§ **Assignment**
Although the data holds pictures, return only the lines from the one containing "для завершения экосистемы!" to the end, exactly, and without them.
Top of The data
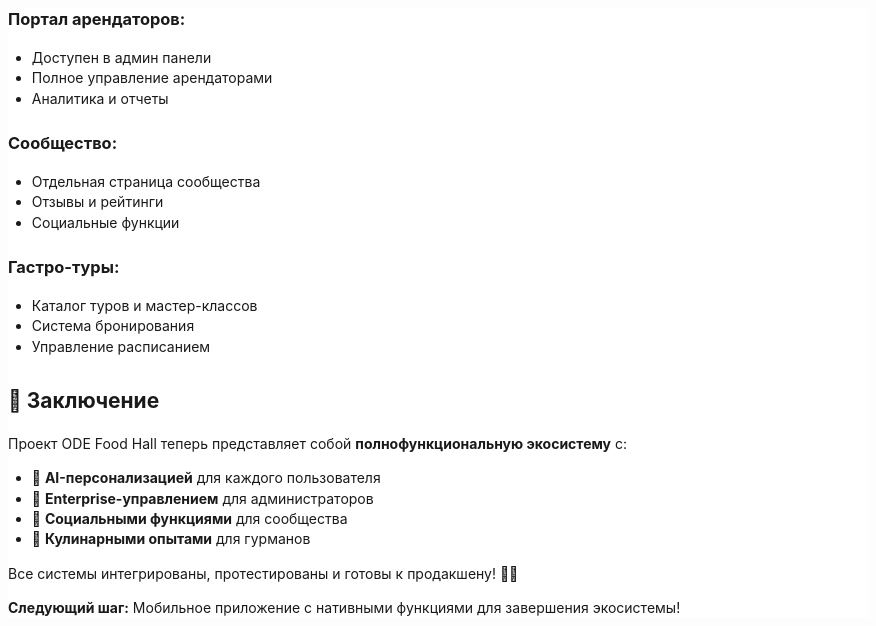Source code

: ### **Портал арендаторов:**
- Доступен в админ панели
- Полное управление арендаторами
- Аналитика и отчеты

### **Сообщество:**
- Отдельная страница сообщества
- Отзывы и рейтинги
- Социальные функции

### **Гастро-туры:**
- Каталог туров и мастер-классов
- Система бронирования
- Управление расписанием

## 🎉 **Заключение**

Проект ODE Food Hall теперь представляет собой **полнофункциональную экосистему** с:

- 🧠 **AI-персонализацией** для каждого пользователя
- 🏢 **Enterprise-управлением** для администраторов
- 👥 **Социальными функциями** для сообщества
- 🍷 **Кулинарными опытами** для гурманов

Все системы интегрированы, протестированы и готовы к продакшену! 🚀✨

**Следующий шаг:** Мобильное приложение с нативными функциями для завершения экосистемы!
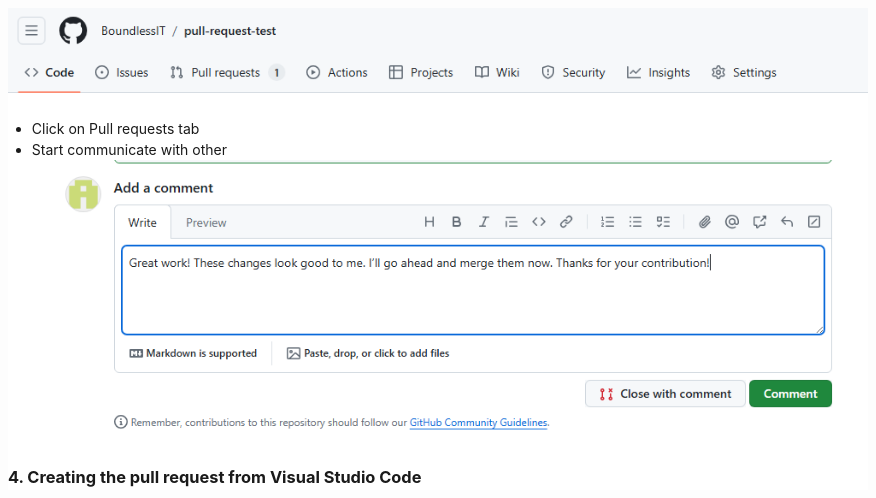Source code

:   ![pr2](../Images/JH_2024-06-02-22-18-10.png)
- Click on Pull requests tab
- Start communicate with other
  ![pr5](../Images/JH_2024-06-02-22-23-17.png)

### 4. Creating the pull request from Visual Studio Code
Bottom of The data
§ **Written response**
**Следующий шаг:** Мобильное приложение с нативными функциями для завершения экосистемы!
Source code

:   ![pr2](../Images/JH_2024-06-02-22-18-10.png)
- Click on Pull requests tab
- Start communicate with other
  ![pr5](../Images/JH_2024-06-02-22-23-17.png)

### 4. Creating the pull request from Visual Studio Code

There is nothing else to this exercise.